We are then commanded to be devoted to each other; that is, to strengthen the family ties. We are told here to honor one another above ourselves. This makes sense; we praise Christ, we praise those around us, giving them honor because we love them. In the process, by honoring the good around us, we may also be helped to see what needs improvement in our own lives. And which of us could not stand some improvement?

Spiritual Attitude Check

The first aspect of our spiritual attitude that Paul encourages us to is zeal. It’s become a “church word.” We hardly know what it means outside the church. Here are some of its elements:

·         Sacrifice -- remember David and Araunah (II Samuel 24).

·         Obedience

·         Declaration to others, oh light and salt of the world.

·         Wholeheartedness

Zeal must be both directed, and constant, as the Apostle tells us:

(Gal 4:18 NIV) It is fine to be zealous, provided the purpose is good, and to be so always and not just when I am with you.

Next, we see three more attitudes:

·         We are joyful in hope (ever see a small kid at Christmas time?) We know that God is bringing us good things, and that is a source of joy.

·         We are patient in affliction (that’s an editorial “we.”) We know that our afflictions are in his control as well, and therefore we must “wait upon the Lord.”

·         Finally, we are faithful in prayer.

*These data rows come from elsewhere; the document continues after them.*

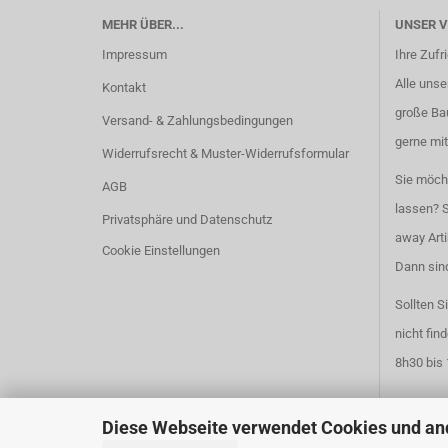
MEHR ÜBER...
UNSER 
Impressum
Ihre Zufr
Alle unser
Kontakt
große Ba
Versand- & Zahlungsbedingungen
gerne mit
Widerrufsrecht & Muster-Widerrufsformular
Sie möch
AGB
lassen? S
Privatsphäre und Datenschutz
away Arti
Cookie Einstellungen
Dann sind
Sollten S
nicht fin
8h30 bis 
Diese Webseite verwendet Cookies und an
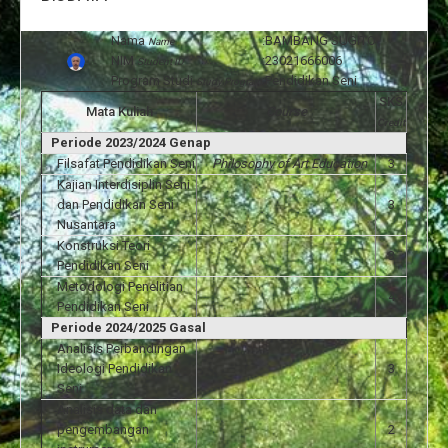
Nama
:
BAMBANG SUGITO
Name
NIM
:
23021666006
Student ID
Program Studi
:
Pendidikan Seni
Study Program
SKS
Mata Kuliah
Course
Credit
Periode 2023/2024 Genap
Filsafat Pendidikan Seni
Philosophy of Art Education
3
Kajian Interdisiplin Seni
dan Pendidikan Seni
3
Nusantara
Konstruksi Teori
3
Pendidikan Seni
Metodologi Penelitian
4
Pendidikan Seni
Periode 2024/2025 Gasal
Analisis Perbandingan
Ideologi Pendidikan
3
Seni
Analisis data dan
pengembangan
2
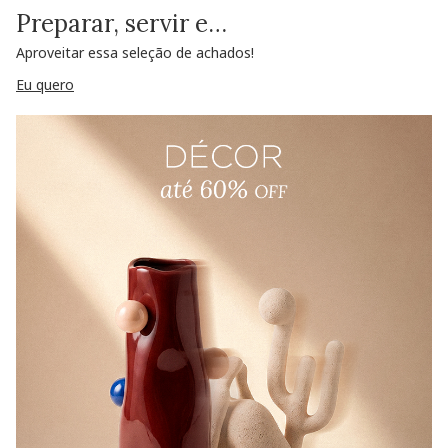
Preparar, servir e…
Aproveitar essa seleção de achados!
Eu quero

Prayer should be unseen, but it should also be regular. Faithful also means that when God lays a burden on our heart, we do not shirk it, but bring it to the Father.

Practical Assistance

As is often the case, Paul ends this section with commands which can be seen and touched physically. He brings up two things:

·         We must share with those in need. We so often look at them and ask, “are they worthy?” Perhaps we should stop and take stock; our generosity is enabled by God’s gift. Are we using His gifts as He would have us do?

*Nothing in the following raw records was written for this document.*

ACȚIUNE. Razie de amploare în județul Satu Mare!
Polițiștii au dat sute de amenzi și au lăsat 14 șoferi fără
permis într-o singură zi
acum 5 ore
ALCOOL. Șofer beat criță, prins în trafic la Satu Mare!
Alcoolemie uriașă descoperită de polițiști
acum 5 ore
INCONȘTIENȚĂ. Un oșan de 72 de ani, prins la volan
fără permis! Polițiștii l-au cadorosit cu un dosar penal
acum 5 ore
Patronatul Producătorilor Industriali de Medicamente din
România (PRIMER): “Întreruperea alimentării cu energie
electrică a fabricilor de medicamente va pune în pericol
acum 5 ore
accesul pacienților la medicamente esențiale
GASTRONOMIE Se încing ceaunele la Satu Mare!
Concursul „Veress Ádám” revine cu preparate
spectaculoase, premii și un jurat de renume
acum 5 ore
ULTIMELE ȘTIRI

·         We must also practice hospitality. Those in need are one thing; but the rest of us too are to be given hospitality (which of course can be returned). I once spent an entire lesson on hospitality, defining it as the sacrifice of the pleasant, the present -- and the private. Do we share our pleasant things with others? How about our time? How about ourselves?


“The kingdom of God is within you,” says our Lord[1]. Indeed it is; the gifts of God are likewise capable of being hidden. If we care for others in our fellowship, we will not hide them, but use them for His glory.